The sleepy stock of Houston oil and gas company Apache (APA - Get Report) was awakened Wednesday, shooting up almost 7% after announcing a new oil and gas field discovery dubbed "Alpine High" in the southern part of West Texas' Delaware Basin. Its shares advanced another 7% on Thursday. Some think the new find could be worth billions of dollars.
But some observers are expressing doubt on the find, saying it's full of low priced natural gas, lacks the infrastructure to recover it and needs further proving up to determine its real worth. "It could be a very nice discovery. They gave some nice IP's [initial production rates] on the wells," one industry observer said. "But the last thing the market needs is another large gas field. It's a yawner."
While Apache claims the find could contain 3 billion barrels of oil, the reality is that the discovery is mostly gas - 75 trillion cubic feet of it. The low pressure area is 11% oil, 29% natural gas liquids and 60% natural gas and the high pressure area contains 12% oil, 28% natural gas liquids and 60% gas.
Gail Nicholson, managing director of research at the KLR Group, said the high gas composition is the reason why gas prices need to continue to increase and also the reason the company needs to achieve its expected development well cost expectations ($4 million to $6 million per well, depending on the pressure). "If those two things occur, the economics work," she said.
It's also early innings, with Apache only having drilled 19 wells over 100 days, nine of which are producing in limited quantities due to infrastructure constraints. So some don't expect a clear understanding of the play until the second half of next year. "The asset shows promise, but [we] want more wells/production history," analysts at Tudor, Pickering, Holt & Co. said in a note Thursday.
As a result, TPH isn't changing its net asset value estimate for the company until information about more wells and longer-term data is released.
Capital One Securities Inc. didn't wait. It boosted its net asset value estimate for the company by $5 per share to $60 based on the new find, although it expects Apache's oil production to fall to 53% overall in 2018 versus 55% expected for next year.
Apache said it plans to sink 25% of its capital budget this year on developing the find. But observers think 40% of that will probably have to go toward infrastructure to get it to market, pushing any growth from the play into 2018. Capital may also be pulled away from accelerating more liquids-rich development given the company's goal to maintain cash flow neutrality near-term, TPH noted.
The other risk is that there could be a dramatic decline in the wells after these initial results, Nicholson said, which would put a damper on the stock.
While the company spent only $1,300 per acre to buy the 307,000 acres, that still amounts to around $400 million, which is a lot of money to lose in the middle of an industry downturn.
Observers say that Apache's management - led by CEO John Christmann -- had been doing as well as could be expected with its previous properties, which one characterized as "mediocre," so the new assets could really boost the company's prospects.
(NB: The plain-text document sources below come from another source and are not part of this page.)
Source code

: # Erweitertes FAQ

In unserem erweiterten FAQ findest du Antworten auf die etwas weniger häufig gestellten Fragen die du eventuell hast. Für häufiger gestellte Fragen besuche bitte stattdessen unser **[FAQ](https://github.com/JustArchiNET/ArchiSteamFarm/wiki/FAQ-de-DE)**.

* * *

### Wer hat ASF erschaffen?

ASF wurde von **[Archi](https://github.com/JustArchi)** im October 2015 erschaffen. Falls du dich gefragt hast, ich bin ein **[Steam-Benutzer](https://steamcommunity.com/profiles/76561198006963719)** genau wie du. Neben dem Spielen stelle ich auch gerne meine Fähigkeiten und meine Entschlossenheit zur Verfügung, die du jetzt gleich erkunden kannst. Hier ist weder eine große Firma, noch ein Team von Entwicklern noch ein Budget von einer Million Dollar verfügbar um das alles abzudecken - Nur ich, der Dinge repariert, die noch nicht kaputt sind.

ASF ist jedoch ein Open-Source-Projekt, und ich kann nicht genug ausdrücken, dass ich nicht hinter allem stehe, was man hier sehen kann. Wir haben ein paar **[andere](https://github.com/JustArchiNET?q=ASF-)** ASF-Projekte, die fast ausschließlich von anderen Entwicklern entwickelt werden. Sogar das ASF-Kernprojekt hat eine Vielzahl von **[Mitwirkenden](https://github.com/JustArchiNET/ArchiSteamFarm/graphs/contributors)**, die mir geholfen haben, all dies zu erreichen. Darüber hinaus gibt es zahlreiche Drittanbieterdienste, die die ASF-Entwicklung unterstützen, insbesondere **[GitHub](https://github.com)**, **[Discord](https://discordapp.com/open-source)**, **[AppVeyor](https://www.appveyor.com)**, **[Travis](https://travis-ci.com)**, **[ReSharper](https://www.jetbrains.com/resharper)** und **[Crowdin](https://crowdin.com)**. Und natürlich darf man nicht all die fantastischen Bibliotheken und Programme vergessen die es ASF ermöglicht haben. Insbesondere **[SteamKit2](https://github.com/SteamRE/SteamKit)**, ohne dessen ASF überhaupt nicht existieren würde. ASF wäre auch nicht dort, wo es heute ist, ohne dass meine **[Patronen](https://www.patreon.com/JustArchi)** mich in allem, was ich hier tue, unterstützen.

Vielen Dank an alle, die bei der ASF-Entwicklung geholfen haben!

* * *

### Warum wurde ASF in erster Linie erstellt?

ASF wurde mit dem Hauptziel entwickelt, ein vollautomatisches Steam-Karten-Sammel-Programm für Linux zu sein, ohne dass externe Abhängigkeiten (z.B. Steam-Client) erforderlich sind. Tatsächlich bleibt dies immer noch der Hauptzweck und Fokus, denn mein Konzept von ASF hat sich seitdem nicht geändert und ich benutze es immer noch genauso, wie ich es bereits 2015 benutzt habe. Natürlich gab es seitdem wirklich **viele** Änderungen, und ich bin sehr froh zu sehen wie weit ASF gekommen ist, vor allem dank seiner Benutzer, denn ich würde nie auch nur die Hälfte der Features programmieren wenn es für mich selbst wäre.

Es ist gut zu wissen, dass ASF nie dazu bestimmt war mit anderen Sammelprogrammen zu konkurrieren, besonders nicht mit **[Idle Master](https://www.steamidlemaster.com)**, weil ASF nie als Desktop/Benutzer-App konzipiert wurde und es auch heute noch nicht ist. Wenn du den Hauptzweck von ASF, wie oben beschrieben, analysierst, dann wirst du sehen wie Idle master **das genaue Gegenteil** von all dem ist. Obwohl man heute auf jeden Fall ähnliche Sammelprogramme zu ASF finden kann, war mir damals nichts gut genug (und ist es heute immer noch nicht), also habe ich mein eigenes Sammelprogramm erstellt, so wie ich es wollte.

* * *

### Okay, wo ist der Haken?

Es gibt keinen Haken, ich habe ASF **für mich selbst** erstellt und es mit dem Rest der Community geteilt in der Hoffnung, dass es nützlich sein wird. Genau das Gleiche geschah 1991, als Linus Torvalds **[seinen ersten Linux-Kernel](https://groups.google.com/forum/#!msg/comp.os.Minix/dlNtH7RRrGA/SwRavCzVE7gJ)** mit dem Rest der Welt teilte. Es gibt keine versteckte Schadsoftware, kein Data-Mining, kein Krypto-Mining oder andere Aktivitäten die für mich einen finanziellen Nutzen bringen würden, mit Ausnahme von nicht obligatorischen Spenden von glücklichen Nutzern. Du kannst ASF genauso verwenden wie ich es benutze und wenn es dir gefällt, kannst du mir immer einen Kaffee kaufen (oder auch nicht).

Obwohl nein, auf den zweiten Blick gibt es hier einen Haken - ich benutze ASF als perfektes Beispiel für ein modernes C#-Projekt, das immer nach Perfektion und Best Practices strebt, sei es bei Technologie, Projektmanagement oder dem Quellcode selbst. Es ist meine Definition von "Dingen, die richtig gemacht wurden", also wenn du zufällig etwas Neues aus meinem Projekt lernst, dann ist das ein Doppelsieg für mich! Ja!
The company also has a solid balance sheet with $4.7 billion in liquidity, pays a decent dividend and is unhedged, so if oil prices significantly recover next year, it will capture the upside, Nicholson said.
"The Alpine play looks to be similar to the Scoop/Stack, which is the new hot play on the street. So if APA has found something similar and they own the bulk of the acreage, you are potentially talking a game changer for the company and even a potential multiple expansion driven by the growth potential," she said.
Potential is the key word to remember here.